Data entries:
• • •

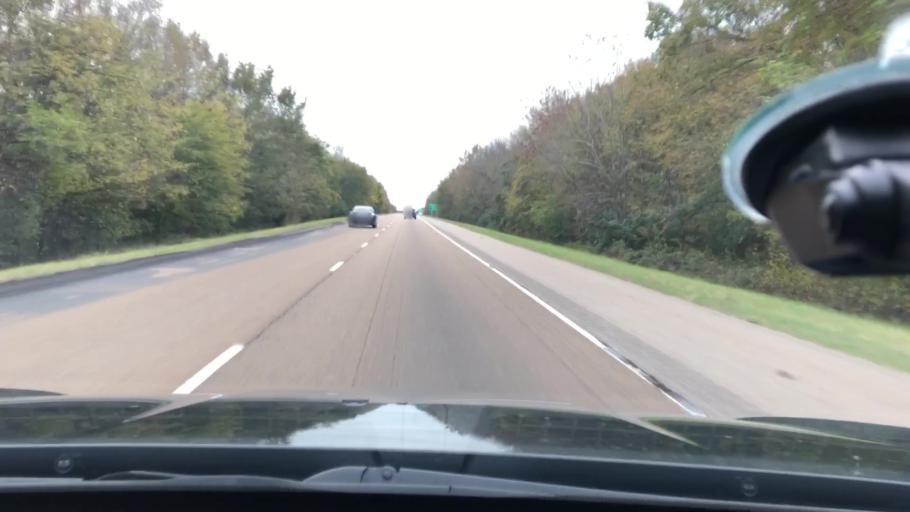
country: US
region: Arkansas
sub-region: Nevada County
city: Prescott
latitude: 33.8040
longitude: -93.4320
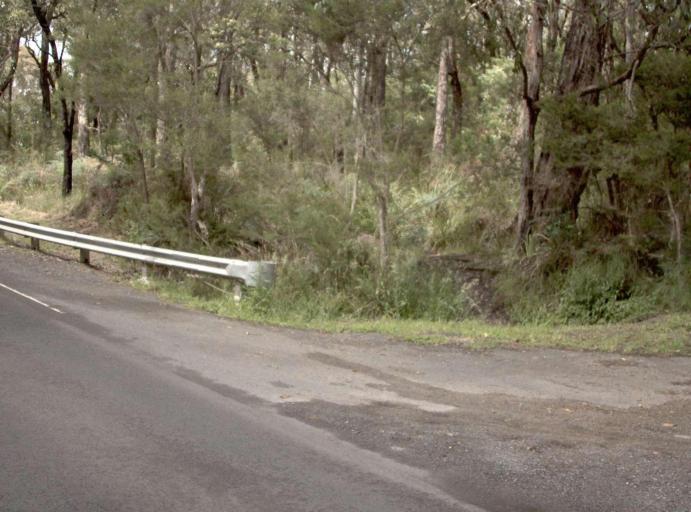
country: AU
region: Victoria
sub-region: Mornington Peninsula
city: Dromana
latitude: -38.3597
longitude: 144.9685
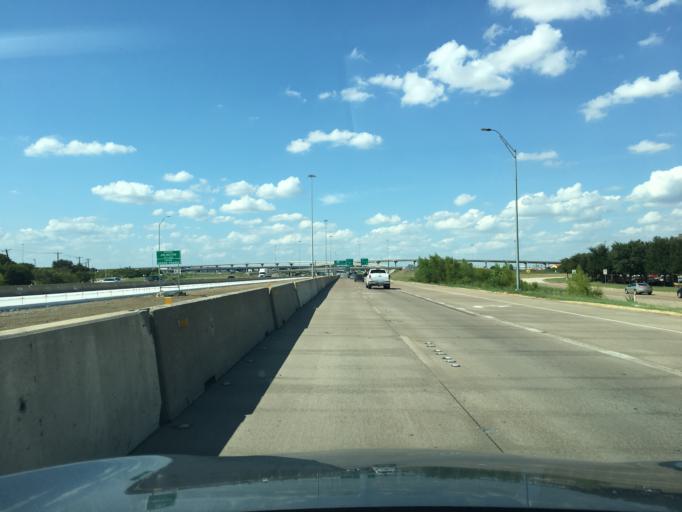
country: US
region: Texas
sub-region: Tarrant County
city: Arlington
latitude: 32.6688
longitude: -97.0626
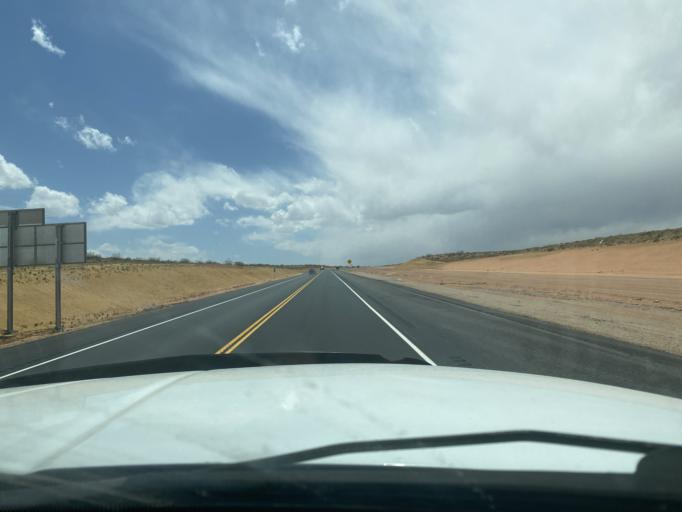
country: US
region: Utah
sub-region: Washington County
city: Hurricane
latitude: 37.1154
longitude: -113.3432
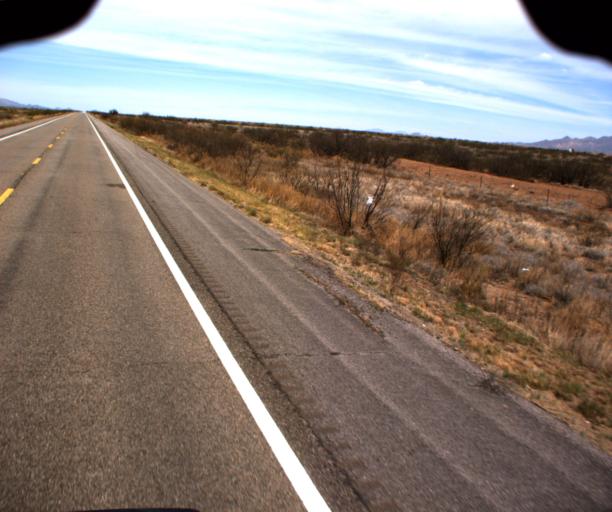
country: US
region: Arizona
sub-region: Cochise County
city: Pirtleville
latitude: 31.5049
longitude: -109.6375
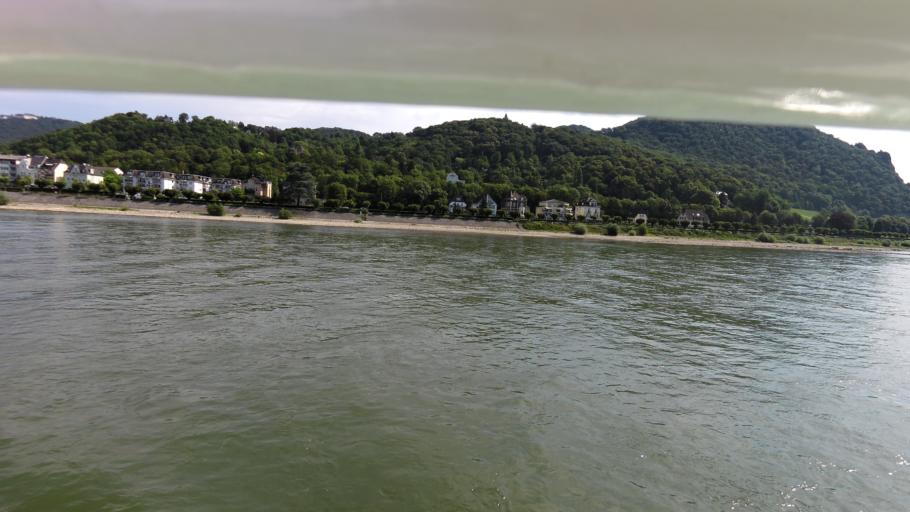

• • •

EXERCISE:
Extract every line from the entries above verbatim, omitting the pictures.

CORRECT RESULT:
country: US
region: Arkansas
sub-region: Nevada County
city: Prescott
latitude: 33.8040
longitude: -93.4320
country: AU
region: Victoria
sub-region: Mornington Peninsula
city: Dromana
latitude: -38.3597
longitude: 144.9685
country: US
region: Texas
sub-region: Tarrant County
city: Arlington
latitude: 32.6688
longitude: -97.0626
country: US
region: Utah
sub-region: Washington County
city: Hurricane
latitude: 37.1154
longitude: -113.3432
country: US
region: Arizona
sub-region: Cochise County
city: Pirtleville
latitude: 31.5049
longitude: -109.6375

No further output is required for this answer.